Acute Necrotizing Hemorrhagic Encephalomyelitis

  • fulminant, commonly fatal, demyelinating syndrome in kids and young adults after upper respiratory tract infection.  
  • small vessel destruction and disseminated CNS necrosis.
  • have perivascular demyelination with axonal preservation.  early neutrophils then mononuclar cells then lipid-laden macrophages.

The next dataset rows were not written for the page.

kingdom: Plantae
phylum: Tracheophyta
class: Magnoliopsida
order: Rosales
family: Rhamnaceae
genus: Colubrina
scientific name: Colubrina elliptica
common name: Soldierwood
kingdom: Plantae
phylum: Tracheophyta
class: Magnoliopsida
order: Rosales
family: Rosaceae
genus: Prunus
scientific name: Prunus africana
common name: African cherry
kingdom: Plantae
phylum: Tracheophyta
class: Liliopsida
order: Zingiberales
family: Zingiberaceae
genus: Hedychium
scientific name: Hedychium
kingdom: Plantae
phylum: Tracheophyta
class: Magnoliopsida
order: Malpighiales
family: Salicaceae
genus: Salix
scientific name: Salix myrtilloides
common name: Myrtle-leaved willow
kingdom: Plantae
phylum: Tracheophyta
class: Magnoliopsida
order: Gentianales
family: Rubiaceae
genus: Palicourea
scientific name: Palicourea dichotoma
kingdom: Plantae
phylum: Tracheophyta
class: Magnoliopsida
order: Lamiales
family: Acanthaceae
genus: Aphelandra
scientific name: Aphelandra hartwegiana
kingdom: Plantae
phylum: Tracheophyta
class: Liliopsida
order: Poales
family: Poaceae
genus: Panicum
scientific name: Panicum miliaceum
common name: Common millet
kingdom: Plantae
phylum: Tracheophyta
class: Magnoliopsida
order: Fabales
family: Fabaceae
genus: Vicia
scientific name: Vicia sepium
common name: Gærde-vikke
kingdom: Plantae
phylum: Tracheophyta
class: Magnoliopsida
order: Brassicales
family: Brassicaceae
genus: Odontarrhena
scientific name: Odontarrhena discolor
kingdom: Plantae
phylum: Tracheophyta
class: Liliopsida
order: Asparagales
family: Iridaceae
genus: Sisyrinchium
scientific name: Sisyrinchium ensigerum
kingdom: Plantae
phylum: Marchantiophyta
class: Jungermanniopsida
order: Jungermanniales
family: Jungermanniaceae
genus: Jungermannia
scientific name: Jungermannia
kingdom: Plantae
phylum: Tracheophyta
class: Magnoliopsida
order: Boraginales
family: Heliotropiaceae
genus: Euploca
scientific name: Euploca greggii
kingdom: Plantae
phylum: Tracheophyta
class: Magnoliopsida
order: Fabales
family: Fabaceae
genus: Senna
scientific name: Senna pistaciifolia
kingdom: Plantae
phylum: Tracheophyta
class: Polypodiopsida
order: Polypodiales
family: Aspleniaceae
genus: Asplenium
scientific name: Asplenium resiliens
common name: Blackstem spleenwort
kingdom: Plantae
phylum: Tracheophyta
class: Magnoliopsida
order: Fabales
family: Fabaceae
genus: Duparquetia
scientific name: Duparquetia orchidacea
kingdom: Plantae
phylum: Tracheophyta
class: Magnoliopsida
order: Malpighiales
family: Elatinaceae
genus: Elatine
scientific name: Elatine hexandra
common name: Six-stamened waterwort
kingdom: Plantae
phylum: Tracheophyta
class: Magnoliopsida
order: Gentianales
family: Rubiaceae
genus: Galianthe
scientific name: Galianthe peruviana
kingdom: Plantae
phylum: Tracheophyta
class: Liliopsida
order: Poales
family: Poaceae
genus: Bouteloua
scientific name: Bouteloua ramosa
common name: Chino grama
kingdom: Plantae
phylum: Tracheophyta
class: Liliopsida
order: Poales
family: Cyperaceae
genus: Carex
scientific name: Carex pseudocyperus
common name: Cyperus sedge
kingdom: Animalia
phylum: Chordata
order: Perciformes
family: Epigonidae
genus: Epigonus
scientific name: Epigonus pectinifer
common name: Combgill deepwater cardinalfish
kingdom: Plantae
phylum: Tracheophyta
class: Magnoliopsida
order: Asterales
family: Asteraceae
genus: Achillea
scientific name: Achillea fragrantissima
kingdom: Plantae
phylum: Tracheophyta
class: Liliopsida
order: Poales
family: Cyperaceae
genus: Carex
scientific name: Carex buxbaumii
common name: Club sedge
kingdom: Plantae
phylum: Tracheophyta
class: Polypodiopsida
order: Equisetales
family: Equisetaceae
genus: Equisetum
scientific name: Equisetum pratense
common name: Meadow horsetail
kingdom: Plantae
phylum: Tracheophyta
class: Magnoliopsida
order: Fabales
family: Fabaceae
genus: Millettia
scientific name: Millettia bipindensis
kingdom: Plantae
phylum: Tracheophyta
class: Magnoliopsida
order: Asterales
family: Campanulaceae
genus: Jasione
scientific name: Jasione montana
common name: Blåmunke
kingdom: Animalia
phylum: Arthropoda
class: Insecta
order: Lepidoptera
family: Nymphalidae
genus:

Central Pontine Myelinosis

  • myelin damage with axonal preservation but without inflammation in basis pontis and portions of pontine tegmentum ⇒ spastic paresis.
  • associated with rapid correction of hypnatremic state.


Alzheimer Disease

  • begins after age 50yr.  progressive insidious impairment of higher intellectual function over 5-10yrs.
  • mostly sporadic.
  • common cause of death = intercurrent disease (pneumonia)
  • morphology: cortical atrophy with narrowed gyri and widelned sulci in frontal, temporal, and parietal lobes.  hydrocephalus ex vacuo, medial temporal structures involved early.
    • neuritic plaques and neurofibrillary tangles.
    • cerebral amyloid angiopathy (CAA) = alpha-beta amyloid deposition
    • granulovacuolar degeneration = formation of small clear intraneuronal cytoplasmic vacuoles.
    • Hirano bodies = elongated, glassy eosinophilic paracrystalline arrays of beaded filaments, mostly actin.
  • pathogenesis: AB deposition can be neurotoxic ⇒ synaptic dysfunction, inflammation
    • familial forms = mutation in APP on chromosome 21
      • Down syndrome have early onset.
      • early onset from mutations in presenilin (PS1 or PS2) ⇒ enhanced gamma-secretase activity.
      • apolipoprotein epsilon4 ⇒ ↑ risk


Frontotemporal Dementia with Parkinsonism Linked to Tau Mutations

  • have parkinsonian symptoms
  • mutation in MAPT (tau) gene, affects tau in microtubules.
  • morphology: frontal and temporal lobe atrophy.
    • neuronal loss, gliosis, tau-containing neurofibrillary tangles.
    • can have nigral degeneration or glial cell inclusions.